With the death of Matty Maroun, the empire goes to his son, who is known for a more polished approach to civic engagement. From the Free Press, again in 2018:

Matthew, who, at 43, is more urbane and polished, charitable and well-dressed. He is a product of private schooling and an upbringing on the shores of Grosse Pointe.

Opting for compromise and negotiation over his father’s scorched-earth court battles and brass-knuckle PR campaigns, the younger Moroun has groomed Ottawa bureaucrats and legislators, boarded up and cleaned up the company’s vacant properties across the city of Detroit and even put windows in the decrepit Michigan Central Station.
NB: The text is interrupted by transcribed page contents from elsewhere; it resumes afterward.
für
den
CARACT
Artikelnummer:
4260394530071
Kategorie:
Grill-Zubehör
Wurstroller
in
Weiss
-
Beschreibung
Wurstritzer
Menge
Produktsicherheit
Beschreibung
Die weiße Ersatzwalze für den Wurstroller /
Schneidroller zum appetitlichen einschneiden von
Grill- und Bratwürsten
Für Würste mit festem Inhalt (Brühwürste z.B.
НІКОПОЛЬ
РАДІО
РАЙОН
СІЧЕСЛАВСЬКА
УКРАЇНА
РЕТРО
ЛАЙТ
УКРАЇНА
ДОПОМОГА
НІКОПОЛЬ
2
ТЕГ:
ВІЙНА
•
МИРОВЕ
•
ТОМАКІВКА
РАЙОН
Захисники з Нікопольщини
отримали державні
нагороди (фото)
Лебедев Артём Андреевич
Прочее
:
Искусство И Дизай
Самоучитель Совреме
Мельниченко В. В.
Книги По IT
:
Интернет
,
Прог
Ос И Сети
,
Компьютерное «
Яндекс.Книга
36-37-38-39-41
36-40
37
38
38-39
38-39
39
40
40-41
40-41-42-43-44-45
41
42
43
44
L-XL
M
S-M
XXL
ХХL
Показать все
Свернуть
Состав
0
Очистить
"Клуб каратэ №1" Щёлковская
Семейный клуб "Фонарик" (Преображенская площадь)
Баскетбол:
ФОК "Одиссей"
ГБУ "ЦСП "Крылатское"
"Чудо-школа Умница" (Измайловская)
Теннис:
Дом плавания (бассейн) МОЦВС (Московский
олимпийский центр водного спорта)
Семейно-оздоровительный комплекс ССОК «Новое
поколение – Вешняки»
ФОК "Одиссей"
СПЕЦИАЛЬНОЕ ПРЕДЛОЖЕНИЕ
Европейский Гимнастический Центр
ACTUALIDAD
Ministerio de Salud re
It was Matthew who arranged the sale of Michigan Central Station to the Ford Motor Company, and it’s Matthew who may now be trying to unruffle some feathers ruffled by his father. But it’s unclear how much Matty’s death will impact the Maroun approach. Just last month the Morouns were back in court losing yet another fight against the Gordie Howe bridge. From The Freep:

The Michigan appeals court ruled in favor of the state Thursday in a challenge to a second bridge being built between Detroit and Canada.

Companies controlled by the Moroun family, owners of the Ambassador Bridge, sued over the condemnation of land to make room for the Gordie Howe International Bridge. They argued that the agreement with Canada is illegal because lawmakers barred the state from spending tax dollars on the project, among other claims.

“Canada assumed financial responsibility for the project, and any money spent by Michigan is reimbursed by Canada,” the appeals court said. “While some Michigan funds might be used momentarily, no Michigan funds are ultimately expended under the crossing agreement.”

Considering all the drama, legal problems, and headaches that have come from a privately owned international border crossing, a new publicly owned bridge is long, long overdue.

But even after that bridge is built, Matthew Moroun, now 45, will wield massive political influence and control an empire with expansive land holdings in Detroit and a rapidly deteriorating 7,490-foot international crossing at its center.